書誌事項については、ペガーナロストvol.11.11に載せたものを転載する。以下、転載。

 訳出に当って、テキストはPlays of Near and Far, G. P. Putnam's Sons, NY and London, 1923を用いた、と思う。テキストの奥付部分が行方不明なのである。九年前は海外古書店のネット通販もあったのかなかったのか、とにかくテキストを入手するのも一苦労で、これは京都のある大学の文学部に失礼させてもらってコピーした。その際、本が少し傷んでしまったのをここでお詫び申し上げる次第である。紙質が悪く、ページを開くたびに紙が崩れていってしまったり、コピー機に乗せるときに背を開くために、そこが痛んでしまったのだ。関係者には大変に申し訳ないことをしたと反省している。
 テキストの初出はAtlantic Monthly, August 1919。ダンセイニによる執筆は一九一七年の春。初演は一九一九年、マサチューセッツ州ハーバード大学
 ネットで調べてみると、アデレード大学の「シアターギルド」という団体が一九三八年、一九四八年、一九五二年に、ニュージーランドカンタベリーキリスト教大学の「カンタベリー大学演劇協会」が一九三二年に、それぞれ公演を行っている。
 本邦では、「演劇新潮」[1.4](1924.4)」に吉田甲子太郎訳「名誉と詩人」として掲載されたが、発行直後に当局によって発禁にされてしまったようで、その次号にも載っている。

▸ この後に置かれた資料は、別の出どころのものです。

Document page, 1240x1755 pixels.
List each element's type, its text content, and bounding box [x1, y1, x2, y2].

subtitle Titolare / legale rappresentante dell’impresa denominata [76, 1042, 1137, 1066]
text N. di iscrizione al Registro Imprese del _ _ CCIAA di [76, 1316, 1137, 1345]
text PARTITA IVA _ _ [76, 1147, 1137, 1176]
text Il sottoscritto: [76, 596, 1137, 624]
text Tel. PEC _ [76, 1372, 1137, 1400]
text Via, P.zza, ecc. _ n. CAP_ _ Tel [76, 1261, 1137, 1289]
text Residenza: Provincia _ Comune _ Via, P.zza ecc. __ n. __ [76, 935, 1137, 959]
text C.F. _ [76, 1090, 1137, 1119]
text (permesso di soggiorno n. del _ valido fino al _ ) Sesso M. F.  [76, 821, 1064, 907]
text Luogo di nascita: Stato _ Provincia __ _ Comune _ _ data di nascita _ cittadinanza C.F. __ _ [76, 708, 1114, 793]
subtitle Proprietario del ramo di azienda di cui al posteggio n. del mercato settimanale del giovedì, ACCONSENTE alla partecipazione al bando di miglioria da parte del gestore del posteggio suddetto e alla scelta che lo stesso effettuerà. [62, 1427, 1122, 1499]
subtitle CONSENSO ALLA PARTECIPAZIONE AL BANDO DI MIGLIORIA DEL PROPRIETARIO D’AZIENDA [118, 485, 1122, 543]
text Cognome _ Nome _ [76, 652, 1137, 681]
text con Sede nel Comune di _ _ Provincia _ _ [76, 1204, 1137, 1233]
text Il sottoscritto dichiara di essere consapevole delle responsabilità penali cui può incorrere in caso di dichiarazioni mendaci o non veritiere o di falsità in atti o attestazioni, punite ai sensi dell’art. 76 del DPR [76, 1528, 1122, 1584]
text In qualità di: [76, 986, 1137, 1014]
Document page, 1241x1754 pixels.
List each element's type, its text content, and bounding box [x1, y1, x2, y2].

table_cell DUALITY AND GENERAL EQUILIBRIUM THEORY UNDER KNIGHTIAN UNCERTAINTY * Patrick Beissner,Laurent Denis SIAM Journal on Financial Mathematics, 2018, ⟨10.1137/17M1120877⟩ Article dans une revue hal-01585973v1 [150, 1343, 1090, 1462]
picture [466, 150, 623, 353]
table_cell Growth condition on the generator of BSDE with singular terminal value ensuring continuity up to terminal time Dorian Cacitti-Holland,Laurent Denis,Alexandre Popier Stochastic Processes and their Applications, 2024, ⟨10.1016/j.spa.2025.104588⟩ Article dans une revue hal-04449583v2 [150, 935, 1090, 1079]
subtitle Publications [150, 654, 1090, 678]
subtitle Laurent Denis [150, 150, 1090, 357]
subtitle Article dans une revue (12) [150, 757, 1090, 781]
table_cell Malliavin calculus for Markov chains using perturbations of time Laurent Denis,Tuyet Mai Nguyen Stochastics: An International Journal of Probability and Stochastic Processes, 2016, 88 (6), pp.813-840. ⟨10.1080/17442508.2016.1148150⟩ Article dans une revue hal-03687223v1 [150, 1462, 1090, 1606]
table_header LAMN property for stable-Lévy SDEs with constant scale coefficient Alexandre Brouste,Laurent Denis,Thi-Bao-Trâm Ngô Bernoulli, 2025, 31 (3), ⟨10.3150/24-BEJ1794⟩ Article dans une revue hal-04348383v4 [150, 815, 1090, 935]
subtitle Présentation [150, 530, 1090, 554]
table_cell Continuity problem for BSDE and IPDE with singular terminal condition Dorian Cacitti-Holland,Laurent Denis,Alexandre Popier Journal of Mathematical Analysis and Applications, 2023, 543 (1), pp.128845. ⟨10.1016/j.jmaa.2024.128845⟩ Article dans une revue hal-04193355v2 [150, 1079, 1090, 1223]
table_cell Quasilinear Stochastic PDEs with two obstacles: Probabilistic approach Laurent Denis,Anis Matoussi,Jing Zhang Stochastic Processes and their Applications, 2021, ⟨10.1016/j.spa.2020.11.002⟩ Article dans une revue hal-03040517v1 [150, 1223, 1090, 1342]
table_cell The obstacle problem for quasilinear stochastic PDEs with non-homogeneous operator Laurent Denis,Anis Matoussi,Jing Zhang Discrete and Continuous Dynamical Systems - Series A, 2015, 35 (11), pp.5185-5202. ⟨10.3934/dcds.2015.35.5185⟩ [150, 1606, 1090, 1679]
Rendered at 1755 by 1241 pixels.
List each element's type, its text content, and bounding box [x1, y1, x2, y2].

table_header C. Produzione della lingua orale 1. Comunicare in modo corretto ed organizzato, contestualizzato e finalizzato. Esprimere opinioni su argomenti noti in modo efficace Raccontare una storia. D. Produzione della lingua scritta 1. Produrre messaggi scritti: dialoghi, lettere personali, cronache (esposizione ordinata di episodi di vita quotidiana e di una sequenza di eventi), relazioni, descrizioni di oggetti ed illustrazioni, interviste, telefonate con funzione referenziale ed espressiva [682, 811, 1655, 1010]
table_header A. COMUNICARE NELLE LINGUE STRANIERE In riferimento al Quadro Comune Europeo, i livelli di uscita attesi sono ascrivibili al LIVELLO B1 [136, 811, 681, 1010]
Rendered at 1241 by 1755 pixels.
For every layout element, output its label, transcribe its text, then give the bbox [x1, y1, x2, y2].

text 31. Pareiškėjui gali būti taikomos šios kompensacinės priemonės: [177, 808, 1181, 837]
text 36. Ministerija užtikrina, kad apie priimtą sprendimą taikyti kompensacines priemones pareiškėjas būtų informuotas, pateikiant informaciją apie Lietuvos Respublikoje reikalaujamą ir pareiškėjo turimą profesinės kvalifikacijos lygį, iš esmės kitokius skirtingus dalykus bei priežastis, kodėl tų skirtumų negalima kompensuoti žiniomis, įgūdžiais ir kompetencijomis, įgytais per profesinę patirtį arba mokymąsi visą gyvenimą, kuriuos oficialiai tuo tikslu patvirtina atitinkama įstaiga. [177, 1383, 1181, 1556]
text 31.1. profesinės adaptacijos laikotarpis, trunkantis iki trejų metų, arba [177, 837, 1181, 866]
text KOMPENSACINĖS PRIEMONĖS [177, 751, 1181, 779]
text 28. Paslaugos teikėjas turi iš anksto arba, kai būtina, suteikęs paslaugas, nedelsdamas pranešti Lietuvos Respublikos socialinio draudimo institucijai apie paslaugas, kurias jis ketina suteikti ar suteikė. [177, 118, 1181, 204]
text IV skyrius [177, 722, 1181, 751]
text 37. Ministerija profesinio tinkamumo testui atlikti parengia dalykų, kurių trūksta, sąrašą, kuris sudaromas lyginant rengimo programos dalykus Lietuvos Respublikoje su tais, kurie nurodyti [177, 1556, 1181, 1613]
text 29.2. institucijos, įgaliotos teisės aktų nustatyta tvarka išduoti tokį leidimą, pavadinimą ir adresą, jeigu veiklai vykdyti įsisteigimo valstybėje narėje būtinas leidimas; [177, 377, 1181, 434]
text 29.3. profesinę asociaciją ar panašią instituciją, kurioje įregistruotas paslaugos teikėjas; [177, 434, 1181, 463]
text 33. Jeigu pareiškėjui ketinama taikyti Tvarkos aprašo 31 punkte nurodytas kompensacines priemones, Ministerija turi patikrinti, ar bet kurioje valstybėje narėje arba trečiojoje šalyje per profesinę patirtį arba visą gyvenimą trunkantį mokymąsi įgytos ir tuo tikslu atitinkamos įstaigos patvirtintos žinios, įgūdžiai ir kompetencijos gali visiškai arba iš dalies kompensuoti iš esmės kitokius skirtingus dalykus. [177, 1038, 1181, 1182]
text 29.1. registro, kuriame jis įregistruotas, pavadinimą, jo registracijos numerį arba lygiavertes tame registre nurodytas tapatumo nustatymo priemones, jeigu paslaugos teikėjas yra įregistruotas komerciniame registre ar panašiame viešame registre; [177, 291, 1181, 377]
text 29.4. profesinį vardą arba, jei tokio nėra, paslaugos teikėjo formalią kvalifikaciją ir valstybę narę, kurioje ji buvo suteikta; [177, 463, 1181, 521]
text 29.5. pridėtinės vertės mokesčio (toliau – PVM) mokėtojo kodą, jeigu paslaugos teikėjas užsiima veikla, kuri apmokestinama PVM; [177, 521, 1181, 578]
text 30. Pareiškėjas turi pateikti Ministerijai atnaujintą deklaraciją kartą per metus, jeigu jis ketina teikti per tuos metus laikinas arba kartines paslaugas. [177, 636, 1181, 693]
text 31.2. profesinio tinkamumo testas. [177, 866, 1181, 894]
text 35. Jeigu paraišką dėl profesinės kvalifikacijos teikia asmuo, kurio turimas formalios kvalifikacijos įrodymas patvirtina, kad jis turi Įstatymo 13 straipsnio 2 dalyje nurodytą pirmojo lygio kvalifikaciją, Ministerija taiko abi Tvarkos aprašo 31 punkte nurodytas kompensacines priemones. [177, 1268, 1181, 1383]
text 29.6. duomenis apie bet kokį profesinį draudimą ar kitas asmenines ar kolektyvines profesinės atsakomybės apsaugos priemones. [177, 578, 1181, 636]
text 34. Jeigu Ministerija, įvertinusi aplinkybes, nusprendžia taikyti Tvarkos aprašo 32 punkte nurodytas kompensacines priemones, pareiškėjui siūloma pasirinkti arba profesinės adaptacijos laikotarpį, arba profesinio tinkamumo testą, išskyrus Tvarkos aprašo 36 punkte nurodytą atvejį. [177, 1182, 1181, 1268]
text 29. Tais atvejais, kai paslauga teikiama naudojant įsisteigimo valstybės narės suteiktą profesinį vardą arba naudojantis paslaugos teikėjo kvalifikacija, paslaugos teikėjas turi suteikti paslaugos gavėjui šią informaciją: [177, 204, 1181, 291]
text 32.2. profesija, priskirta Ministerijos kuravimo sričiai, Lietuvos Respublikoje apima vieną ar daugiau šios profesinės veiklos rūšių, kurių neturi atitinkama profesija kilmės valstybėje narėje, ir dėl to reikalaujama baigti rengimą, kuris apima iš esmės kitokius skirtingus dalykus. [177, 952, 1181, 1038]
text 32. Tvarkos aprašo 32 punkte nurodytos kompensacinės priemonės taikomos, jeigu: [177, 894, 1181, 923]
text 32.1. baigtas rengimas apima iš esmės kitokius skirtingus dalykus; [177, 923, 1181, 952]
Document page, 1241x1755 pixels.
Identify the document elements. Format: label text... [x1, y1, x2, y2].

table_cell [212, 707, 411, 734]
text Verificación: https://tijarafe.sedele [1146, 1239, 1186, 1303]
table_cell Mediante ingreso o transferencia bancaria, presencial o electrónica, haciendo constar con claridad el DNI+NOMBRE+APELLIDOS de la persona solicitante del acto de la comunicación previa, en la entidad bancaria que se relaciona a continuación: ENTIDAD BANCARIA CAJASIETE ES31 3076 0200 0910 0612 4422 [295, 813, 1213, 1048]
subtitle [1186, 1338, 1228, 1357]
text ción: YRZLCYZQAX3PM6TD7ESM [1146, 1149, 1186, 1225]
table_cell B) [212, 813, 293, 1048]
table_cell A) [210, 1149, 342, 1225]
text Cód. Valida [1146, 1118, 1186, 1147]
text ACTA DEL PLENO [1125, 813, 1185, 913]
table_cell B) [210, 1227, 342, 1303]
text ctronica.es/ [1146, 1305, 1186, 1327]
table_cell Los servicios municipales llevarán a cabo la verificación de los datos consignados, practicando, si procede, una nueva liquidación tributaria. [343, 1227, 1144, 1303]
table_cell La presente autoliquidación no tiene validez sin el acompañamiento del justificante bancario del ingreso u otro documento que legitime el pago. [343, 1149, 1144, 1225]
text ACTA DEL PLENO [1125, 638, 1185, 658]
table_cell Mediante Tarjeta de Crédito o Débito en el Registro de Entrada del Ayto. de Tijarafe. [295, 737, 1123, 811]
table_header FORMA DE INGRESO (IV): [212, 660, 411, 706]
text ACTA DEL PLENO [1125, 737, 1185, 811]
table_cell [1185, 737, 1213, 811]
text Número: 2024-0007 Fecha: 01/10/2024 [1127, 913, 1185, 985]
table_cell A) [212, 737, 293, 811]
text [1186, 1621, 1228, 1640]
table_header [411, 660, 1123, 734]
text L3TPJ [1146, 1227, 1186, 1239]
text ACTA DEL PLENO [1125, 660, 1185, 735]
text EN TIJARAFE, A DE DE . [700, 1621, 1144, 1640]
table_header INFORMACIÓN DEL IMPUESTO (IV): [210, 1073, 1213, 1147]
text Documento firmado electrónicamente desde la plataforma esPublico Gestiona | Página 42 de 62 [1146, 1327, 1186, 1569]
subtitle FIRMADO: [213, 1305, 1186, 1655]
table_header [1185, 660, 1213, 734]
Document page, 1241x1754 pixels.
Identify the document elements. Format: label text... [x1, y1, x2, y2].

 本邦での上演記録は発見できなかった。無論、「名声と詩人」が訳された一九二四年を含む一九二〇年代はダンセイニ劇の上演が盛んに行われた時代なのだが、一九二一年に松村みね子訳『ダンセニイ戯曲全集』が出てからというもの、これを脚本として使ってばかりで、他の訳はほとんど考慮されなかったのが、上演記録のタイトルから読み取れる。